Le parcours s’achève au palais Guidi, sur la Piazza San Felice, ancienne demeure d’Elizabeth Barrett Browning, grande voix poétique de l’ère victorienne. Florence fut pour elle un refuge amoureux, un atelier ouvert sur la ville, et sa tombe au cimetière des Anglais scelle ce lien éternel avec la cité.

Art, vignes et architecture : quand les caves deviennent des musées

Dernier volet de cet hiver toscan: le dialogue entre vin, art contemporain et architecture. Depuis quelques années, de nombreuses caves se sont transformées en lieux culturels à part entière, rassemblées notamment dans le circuit Toscana Wine Architecture.

À Montalcino, le Temple du Brunello propose une approche sensorielle et visuelle du vin, presque comme une installation immersive. À Montelupo Fiorentino, le musée du fiasco toscan retrace l’histoire de cette bouteille ovale en verre habillée de paille, autrefois confectionnée par les fiascaie, ces femmes qui tissaient la gaine de paille autour du verre. À Rufina, près de Florence, le musée de la Vigne et du Vin illustre comment innovation et tradition cohabitent, tandis qu’en Maremme, les musées de Scansano et Montenero d’Orcia racontent les vins et les pratiques locales.

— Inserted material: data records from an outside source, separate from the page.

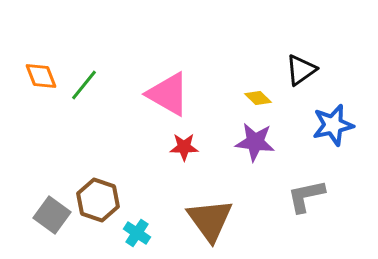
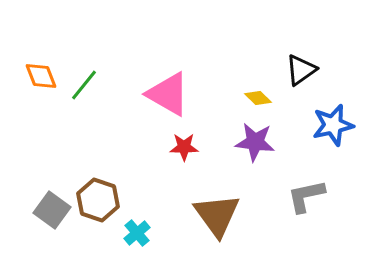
gray square: moved 5 px up
brown triangle: moved 7 px right, 5 px up
cyan cross: rotated 16 degrees clockwise
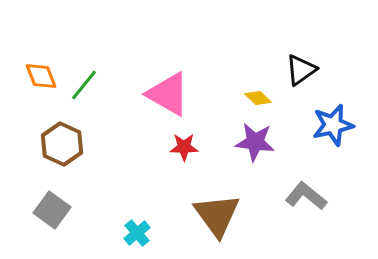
gray L-shape: rotated 51 degrees clockwise
brown hexagon: moved 36 px left, 56 px up; rotated 6 degrees clockwise
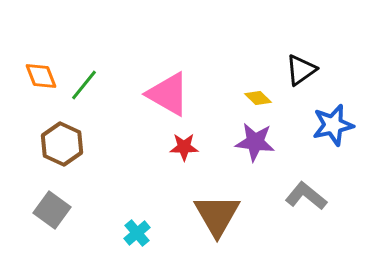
brown triangle: rotated 6 degrees clockwise
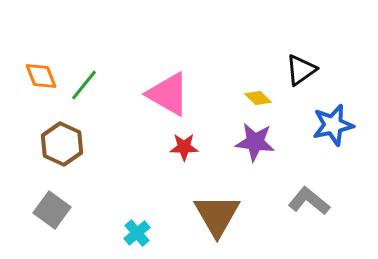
gray L-shape: moved 3 px right, 5 px down
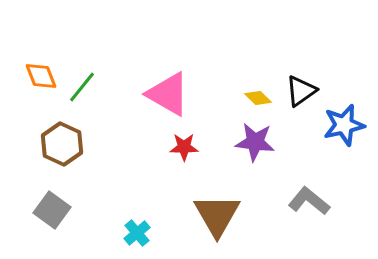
black triangle: moved 21 px down
green line: moved 2 px left, 2 px down
blue star: moved 11 px right
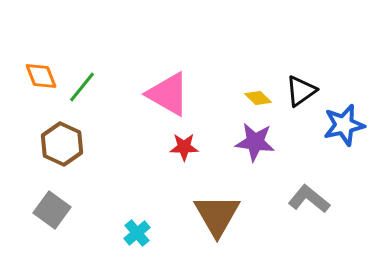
gray L-shape: moved 2 px up
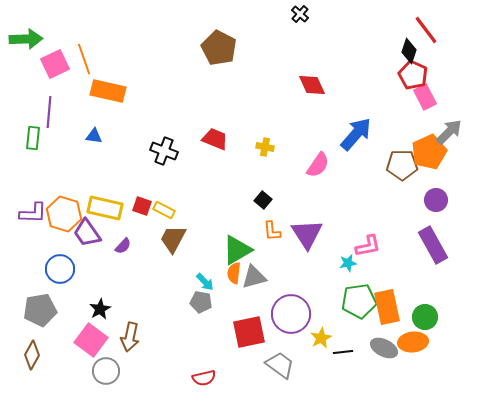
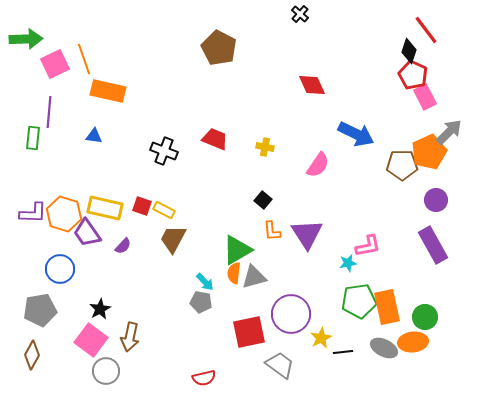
blue arrow at (356, 134): rotated 75 degrees clockwise
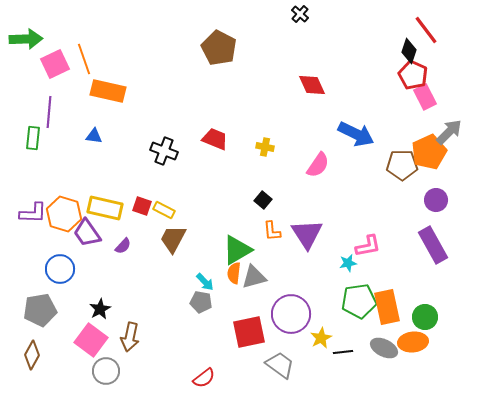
red semicircle at (204, 378): rotated 25 degrees counterclockwise
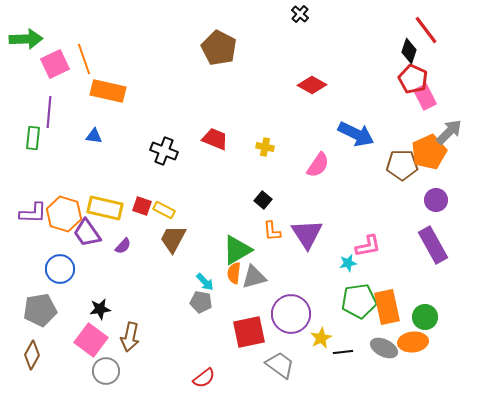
red pentagon at (413, 75): moved 4 px down
red diamond at (312, 85): rotated 36 degrees counterclockwise
black star at (100, 309): rotated 20 degrees clockwise
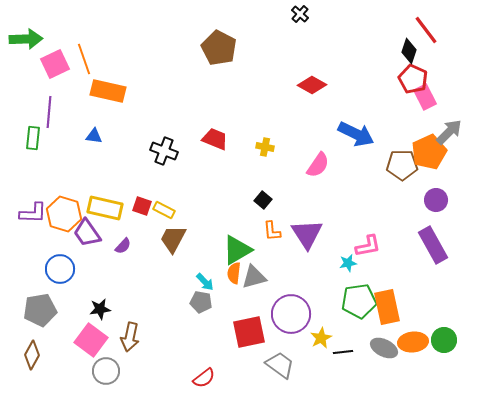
green circle at (425, 317): moved 19 px right, 23 px down
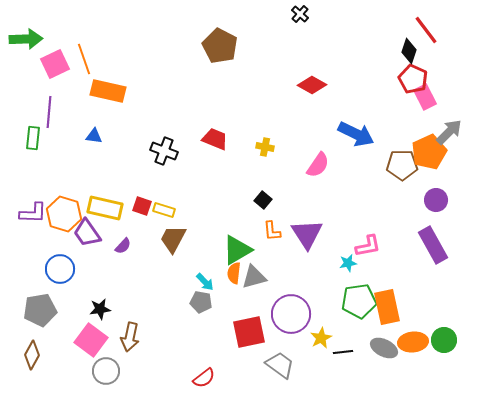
brown pentagon at (219, 48): moved 1 px right, 2 px up
yellow rectangle at (164, 210): rotated 10 degrees counterclockwise
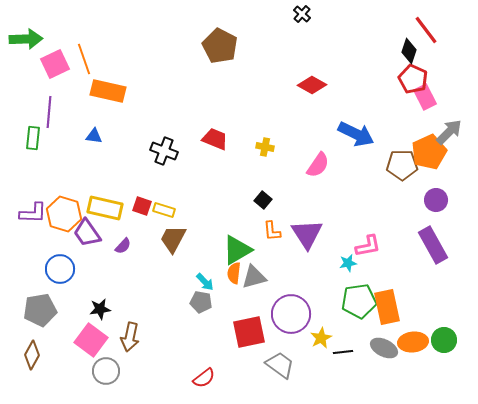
black cross at (300, 14): moved 2 px right
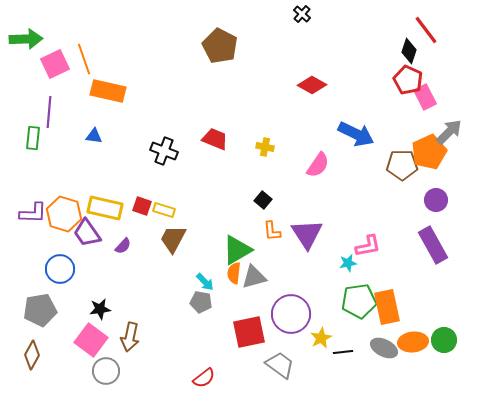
red pentagon at (413, 79): moved 5 px left, 1 px down
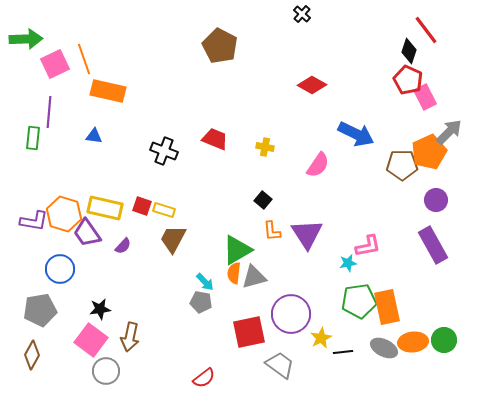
purple L-shape at (33, 213): moved 1 px right, 8 px down; rotated 8 degrees clockwise
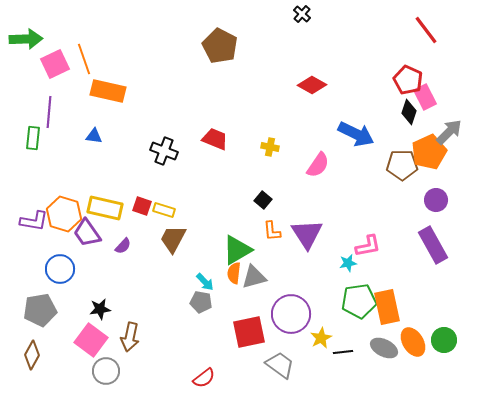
black diamond at (409, 51): moved 61 px down
yellow cross at (265, 147): moved 5 px right
orange ellipse at (413, 342): rotated 64 degrees clockwise
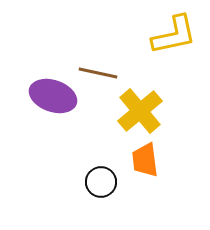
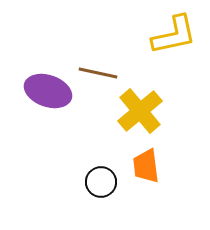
purple ellipse: moved 5 px left, 5 px up
orange trapezoid: moved 1 px right, 6 px down
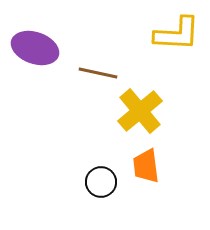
yellow L-shape: moved 3 px right, 1 px up; rotated 15 degrees clockwise
purple ellipse: moved 13 px left, 43 px up
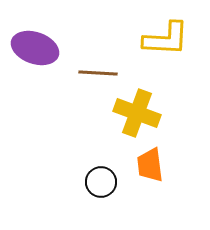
yellow L-shape: moved 11 px left, 5 px down
brown line: rotated 9 degrees counterclockwise
yellow cross: moved 3 px left, 2 px down; rotated 30 degrees counterclockwise
orange trapezoid: moved 4 px right, 1 px up
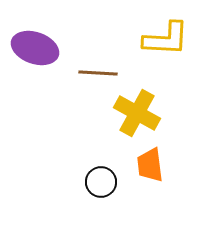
yellow cross: rotated 9 degrees clockwise
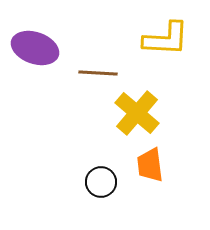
yellow cross: rotated 12 degrees clockwise
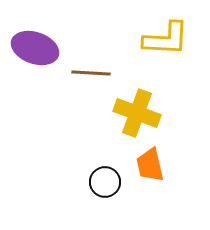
brown line: moved 7 px left
yellow cross: rotated 21 degrees counterclockwise
orange trapezoid: rotated 6 degrees counterclockwise
black circle: moved 4 px right
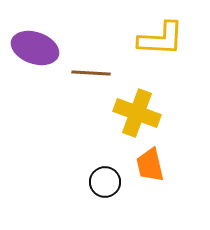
yellow L-shape: moved 5 px left
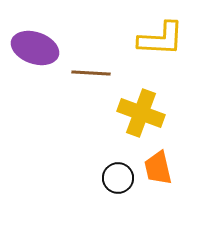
yellow cross: moved 4 px right
orange trapezoid: moved 8 px right, 3 px down
black circle: moved 13 px right, 4 px up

Ceremonial wedding archway and chiavari chairs for guests outdoors

Certaines propriétés vont encore plus loin. Dans le Chianti, le projet « Les racines de l’art » à Panzano in Chianti invite des artistes internationaux à créer des œuvres in situ. L’Antinori Art Project ou les collections d’art contemporain du château d’Ama à Gaiole en Chianti proposent des installations qui prolongent le paysage plutôt qu’elles ne le concurrencent. En Maremme, Tenuta Terenzi, Fattoria Stendardi ou Tenuta La Maliosa participent au projet Hypermaremma, tandis que la manifestation Arte&Vino Capalbio explore, depuis 2021, l’alliance entre vin et art. À Bolgheri, Tenuta Ornellaia signe chaque année la Vendemmia d’Artista, quand des artistes de renom – Neto, Kosuth, Saraceno, Ontani, entre autres – interprètent en œuvres la personnalité du millésime.

Au fond, l’hiver en Toscane n’est pas une saison morte, c’est une autre façon de lire le territoire : à la lueur des marchés de Noël, dans la vapeur des thermes, sur des vélos qui slaloment entre les rangs de vignes, dans les pas des femmes qui ont fait Florence, et au cœur de domaines viticoles où l’art s’invite à table. Une renaissance, mais en mode slow.